West Papuan leaders have rejected the possibility of talks with the Indonesian government until it acknowledges human rights abuses and ensures economic development, the October 5 Jakarta Globe said.
Indonesia has claimed West Papua as its territory since a fraudulent vote by handpicked Papuans in 1969. It continues to deny Papuans the right to self-determination, repressing expressions of support for Papuan independence.
Herman Awom of the Papuan People’s Council told the Globe: “We don’t want to talk to Jakarta because Jakarta never wants to talk to us.
“Jakarta does this because they don’t want to admit that Papuans are killed through military oppression and they don’t want to acknowledge that the special autonomy status … has failed to empower the locals.”
On October 5, Indonesian police killed a member of the unarmed West Papuan community security force, Balim Petapa, near Wamena airport, West Papua Media Alerts said.
Police allegedly opened fire on a crowd who gathered to protest against the confiscation of uniforms that were being transported for Balim Petapa. Ten people were later arrested.
Two of the arrested were critically injured when police allegedly shot them for refusing to get out of the police truck, WPMA said on October 6.
Photos posted at WestPapuaMedia.info show hundreds of armed combat troops in the streets of Wamena to stop locals protesting against the shootings.
WPMA said police have blamed Balim Petapa for the incident, accusing them of attacking the police post. Balim Petapa was formed in July to provide security at protests to guard against human rights abuses by Indonesian forces.
This followed the killing of two civilians in Manokwari by the paramilitary Mobile Brigade (Brimob) on September 15. Brimob troops opened fire on a crowd confronting them about a traffic accident, killing Reverend Naftali Kuan and his son Septinus, an Institute for Papuan Advocacy and Human Rights report said.
Kuan’s wife, Antomina, was critically injured after falling into an abyss while escaping the gunfire.
Indonesian troops took over the town after thousands protested against the deaths, the September 17 Globe said. The protesters demanded that Brimob leave the area and that compensation be paid to the victims’ families, IPAHR said.
The Brimob officers involved were punished with jail sentences ranging between two and three weeks and suspensions of their promotions, the Jakarta Post said on September 25.

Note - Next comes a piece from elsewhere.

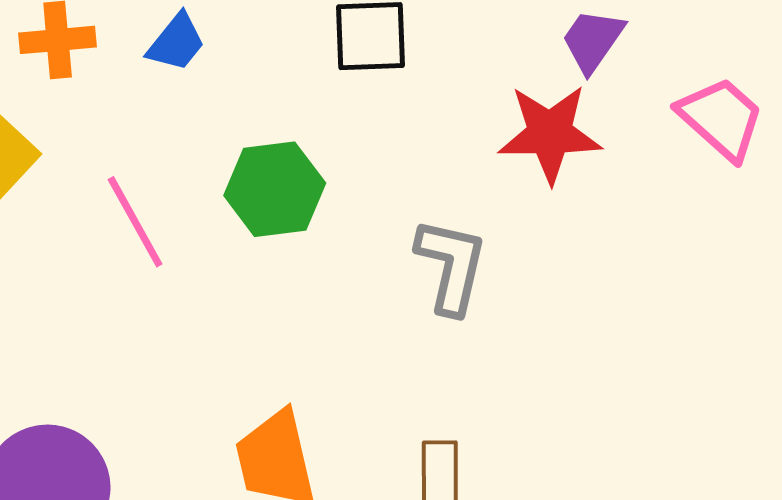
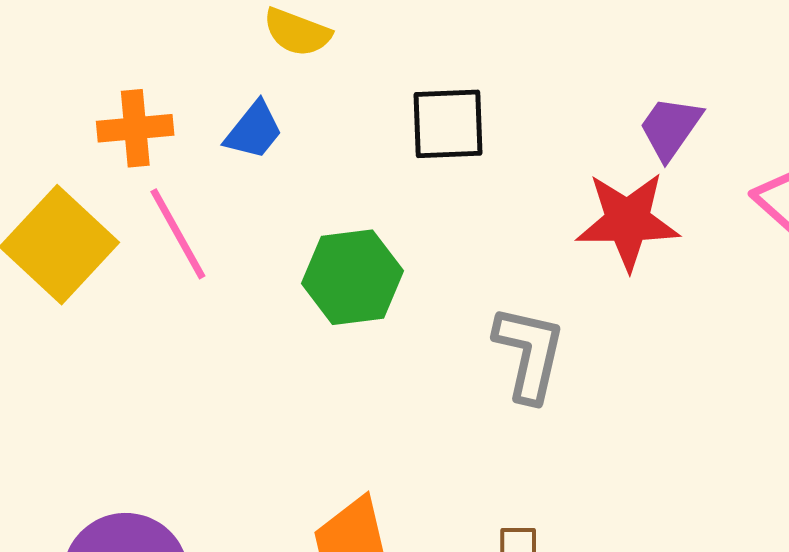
pink line: (135, 222) -> (178, 234), moved

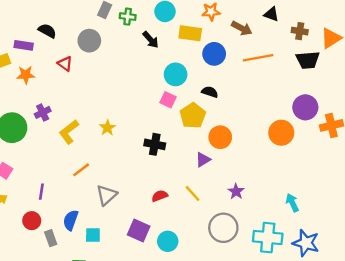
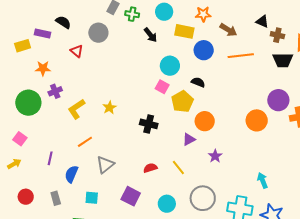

In light of Indonesia’s continued human rights abuses, Australian defence minister Stephen Smith has been forced to defend Australia’s renewed links to the special forces unit Kopassus, the Sydney Morning Herald said on September 29.
Kopassus has a long history of human rights abuses throughout Indonesia, including West Papua. It recently took part in a joint training exercise with the Australian SAS.
“Indonesia and Kopassus have come a long way”, Smith told Sky News on September 29. “We are now dealing with a modern Indonesia.”
Meanwhile, Reuters said on October 5 that Indonesian President Susilo Bambang Yudhoyono had cancelled a trip to the Netherlands after activists from the Maluku independence movement asked a Dutch court to have Yudhoyono arrested for human rights violations.